When Shannon was through bringing out this unsatisfactory data, Steger took Stener in hand; but he could not make as much out of him as he hoped. In so far as this particular situation was concerned, Stener was telling the exact truth; and it is hard to weaken the effect of the exact truth by any subtlety of interpretation, though it can, sometimes, be done. With painstaking care Steger went over all the ground of Stener’s long relationship with Cowperwood, and tried to make it appear that Cowperwood was invariably the disinterested agent—not the ringleader in a subtle, really criminal adventure. It was hard to do, but he made a fine impression. Still the jury listened with skeptical minds. It might not be fair to punish Cowperwood for seizing with avidity upon a splendid chance to get rich quick, they thought; but it certainly was not worth while to throw a veil of innocence over such palpable human cupidity. Finally, both lawyers were through with Stener for the time being, anyhow, and then Albert Stires was called to the stand.

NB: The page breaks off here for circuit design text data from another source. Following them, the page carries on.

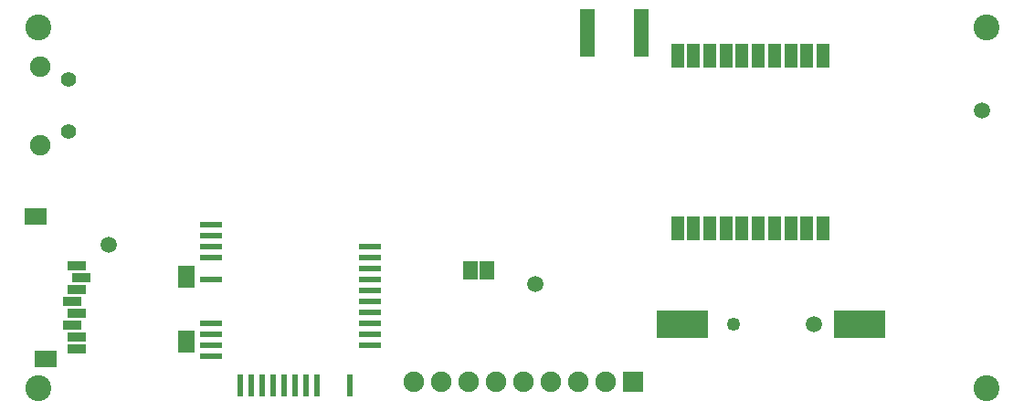
<source format=gbr>
G04 #@! TF.FileFunction,Soldermask,Bot*
%FSLAX46Y46*%
G04 Gerber Fmt 4.6, Leading zero omitted, Abs format (unit mm)*
G04 Created by KiCad (PCBNEW 4.0.7) date Wednesday, June 27, 2018 'PMt' 02:01:51 PM*
%MOMM*%
%LPD*%
G01*
G04 APERTURE LIST*
%ADD10C,0.100000*%
%ADD11R,0.600000X2.100000*%
%ADD12R,2.100000X0.600000*%
%ADD13C,2.403200*%
%ADD14R,1.203960X2.202180*%
%ADD15R,1.701800X0.901700*%
%ADD16R,1.602740X2.001520*%
%ADD17R,2.103120X1.602740*%
%ADD18R,1.903200X1.903200*%
%ADD19O,1.903200X1.903200*%
%ADD20R,1.473200X4.403200*%
%ADD21R,4.703200X2.503200*%
%ADD22C,1.253200*%
%ADD23C,1.503200*%
%ADD24C,1.403200*%
%ADD25C,1.903200*%
%ADD26R,1.371600X1.803400*%
%ADD27C,1.500000*%
G04 APERTURE END LIST*
D10*
D11*
X-22020530Y-17729200D03*
X-23036530Y-17729200D03*
X-24052531Y-17729200D03*
X-25068531Y-17729200D03*
X-26084530Y-17729200D03*
X-27100530Y-17729200D03*
X-28116530Y-17729200D03*
X-29132530Y-17729200D03*
X-18972530Y-17729200D03*
D12*
X-31802930Y-12009750D03*
X-31802930Y-13025750D03*
X-31802930Y-14041750D03*
X-31802930Y-15057750D03*
X-31802930Y-7945750D03*
X-31802930Y-5913747D03*
X-31802930Y-4897750D03*
X-31802930Y-3881750D03*
X-31802930Y-2865750D03*
X-17072660Y-14049970D03*
X-17072660Y-13033970D03*
X-17072660Y-12017970D03*
X-17072660Y-11001970D03*
X-17072660Y-9985970D03*
X-17072660Y-8969970D03*
X-17072660Y-7953970D03*
X-17072660Y-6937966D03*
X-17072660Y-5921966D03*
X-17072660Y-4905970D03*
D13*
X40107200Y-18026600D03*
D14*
X24925020Y-3175000D03*
X23426420Y-3175000D03*
X21925280Y-3175000D03*
X20426680Y-3175000D03*
X18925540Y-3175000D03*
X17426940Y-3175000D03*
X15925800Y-3175000D03*
X14427200Y-3175000D03*
X12926060Y-3175000D03*
X11427460Y-3175000D03*
X11427460Y12827000D03*
X12926060Y12827000D03*
X14427200Y12827000D03*
X15925800Y12827000D03*
X17426940Y12827000D03*
X18925540Y12827000D03*
X20426680Y12827000D03*
X21925280Y12827000D03*
X23426420Y12827000D03*
X24925020Y12827000D03*
D15*
X-44246800Y-6690360D03*
X-43848020Y-7790180D03*
X-44246800Y-8890000D03*
X-44648120Y-9989820D03*
X-44246800Y-11089640D03*
X-44648120Y-12192000D03*
X-44246800Y-13291820D03*
X-44246800Y-14391640D03*
D16*
X-34048700Y-13690600D03*
X-34048700Y-7691120D03*
D17*
X-47147480Y-15290800D03*
X-48049180Y-2090420D03*
D18*
X7315200Y-17424400D03*
D19*
X4775200Y-17424400D03*
X2235200Y-17424400D03*
X-304800Y-17424400D03*
X-2844800Y-17424400D03*
X-5384800Y-17424400D03*
X-7924800Y-17424400D03*
X-10464800Y-17424400D03*
X-13004800Y-17424400D03*
D20*
X3037200Y14884400D03*
X8037200Y14884400D03*
D13*
X-47839740Y-18027140D03*
X40107820Y15420720D03*
X-47839440Y15420880D03*
D21*
X28316800Y-12090400D03*
X11916800Y-12090400D03*
D22*
X16616800Y-12090400D03*
D23*
X24066800Y-12090400D03*
D24*
X-44999800Y10590600D03*
X-44999800Y5740600D03*
D25*
X-47649800Y11790600D03*
X-47649800Y4540600D03*
D26*
X-7747000Y-7112000D03*
X-6223000Y-7112000D03*
D27*
X39618920Y7741920D03*
X-1783080Y-8387080D03*
X-41295320Y-4719320D03*
M02*

</source>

He was the same thin, pleasant, alert, rather agreeable soul that he had been in the heyday of his clerkly prosperity—a little paler now, but not otherwise changed. His small property had been saved for him by Cowperwood, who had advised Steger to inform the Municipal Reform Association that Stires’ bondsmen were attempting to sequestrate it for their own benefit, when actually it should go to the city if there were any real claim against him—which there was not. That watchful organization had issued one of its numerous reports covering this point, and Albert had had the pleasure of seeing Strobik and the others withdraw in haste. Naturally he was grateful to Cowperwood, even though once he had been compelled to cry in vain in his presence. He was anxious now to do anything he could to help the banker, but his naturally truthful disposition prevented him from telling anything except the plain facts, which were partly beneficial and partly not.
Stires testified that he recalled Cowperwood’s saying that he had purchased the certificates, that he was entitled to the money, that Stener was unduly frightened, and that no harm would come to him, Albert. He identified certain memoranda in the city treasurer’s books, which were produced, as being accurate, and others in Cowperwood’s books, which were also produced, as being corroborative. His testimony as to Stener’s astonishment on discovering that his chief clerk had given Cowperwood a check was against the latter; but Cowperwood hoped to overcome the effect of this by his own testimony later.
Up to now both Steger and Cowperwood felt that they were doing fairly well, and that they need not be surprised if they won their case.